> What you should do:
Reproduce the data below, swapping "chart" for "graph" wherever it occurs and changing nothing else. Omit the pictures.

(Raw data)

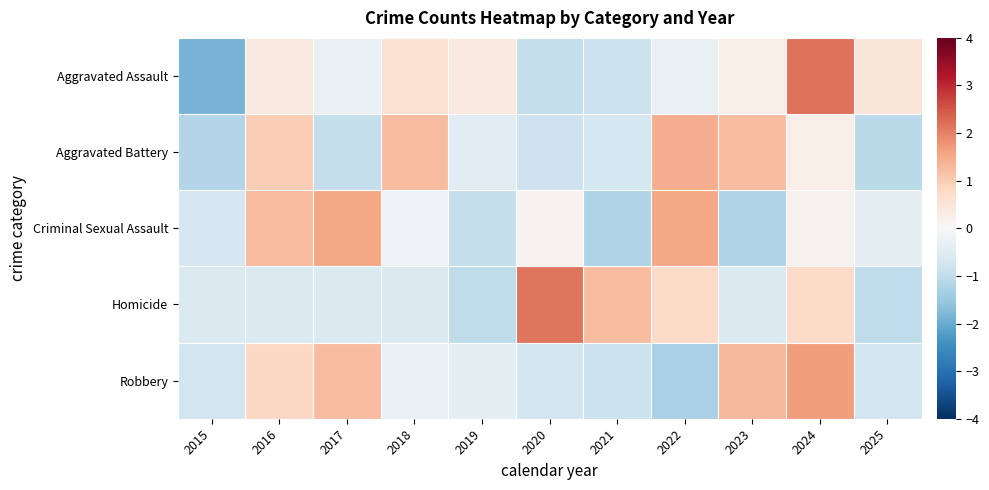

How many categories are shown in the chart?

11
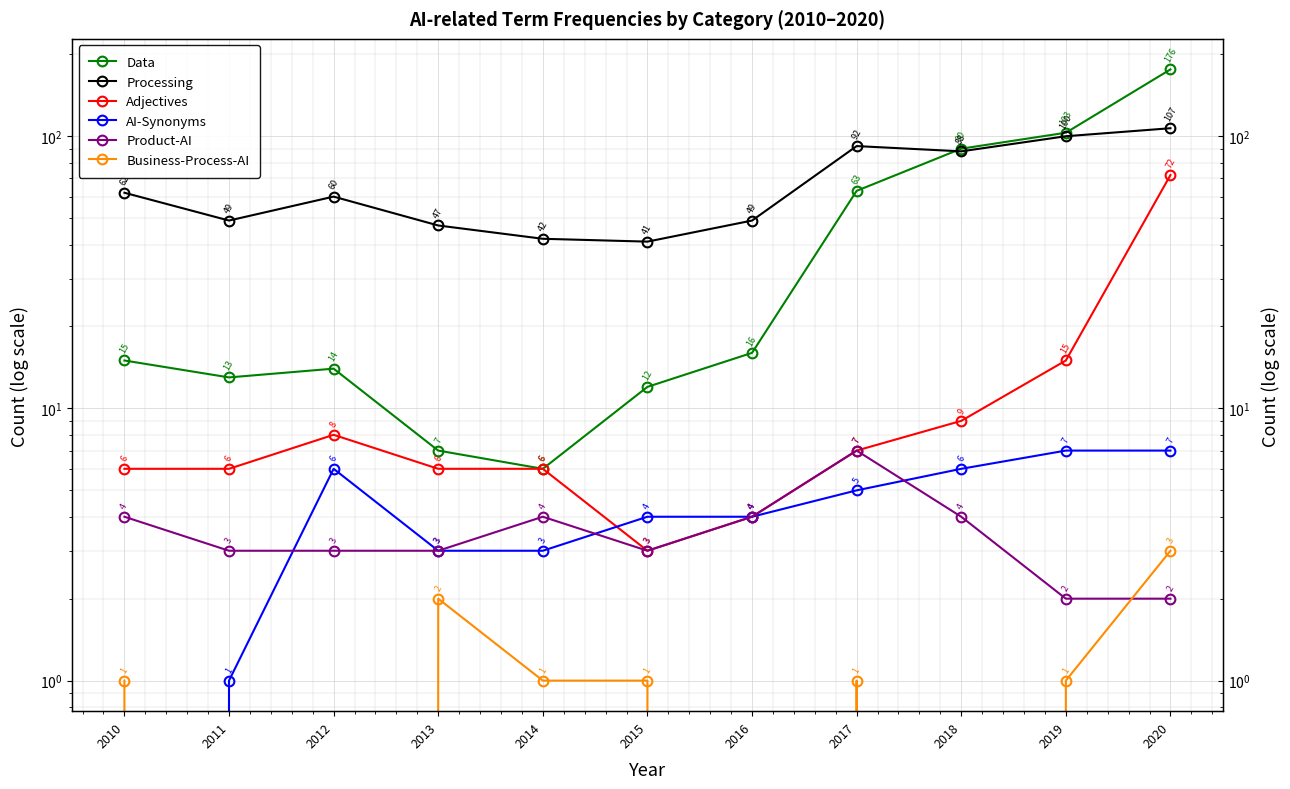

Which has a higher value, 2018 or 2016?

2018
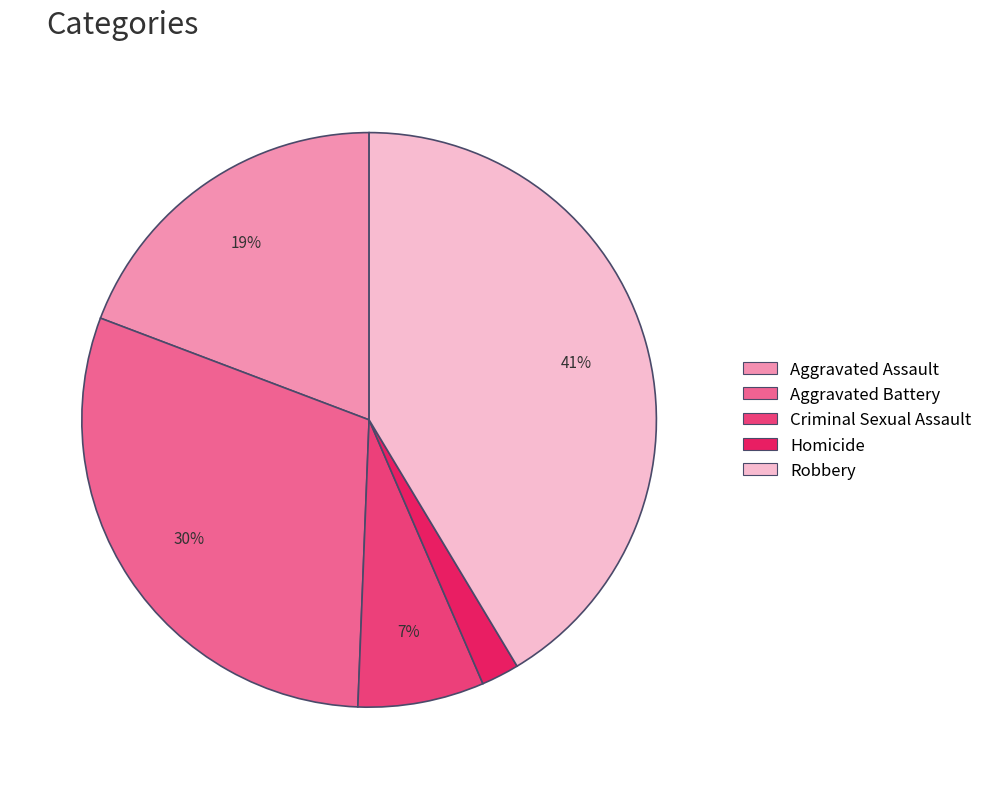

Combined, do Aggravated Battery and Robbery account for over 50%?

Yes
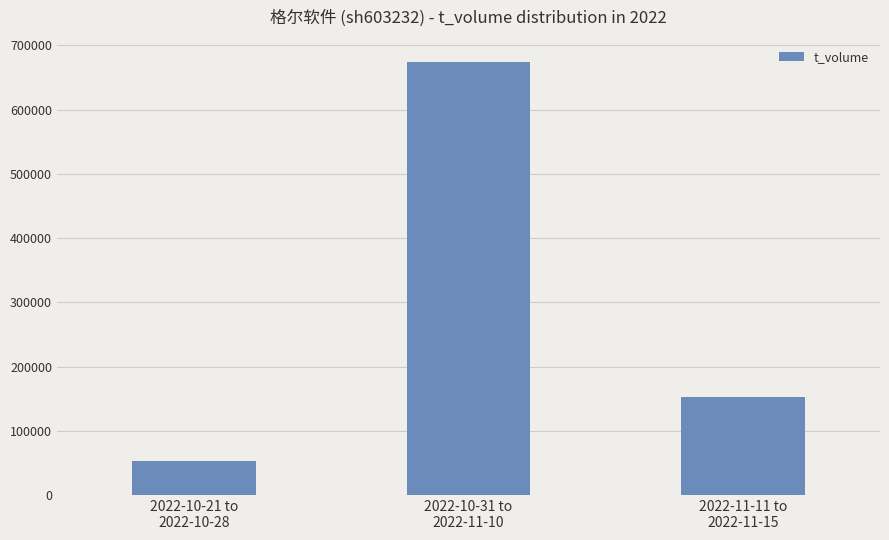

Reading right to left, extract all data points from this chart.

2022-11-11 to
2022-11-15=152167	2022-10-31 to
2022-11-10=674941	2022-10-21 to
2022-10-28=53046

(End Raw data)

> Output for this task:
How many categories are shown in the graph?

11

Which has a higher value, 2018 or 2016?

2018

Combined, do Aggravated Battery and Robbery account for over 50%?

Yes

Reading right to left, extract all data points from this graph.

2022-11-11 to
2022-11-15=152167	2022-10-31 to
2022-11-10=674941	2022-10-21 to
2022-10-28=53046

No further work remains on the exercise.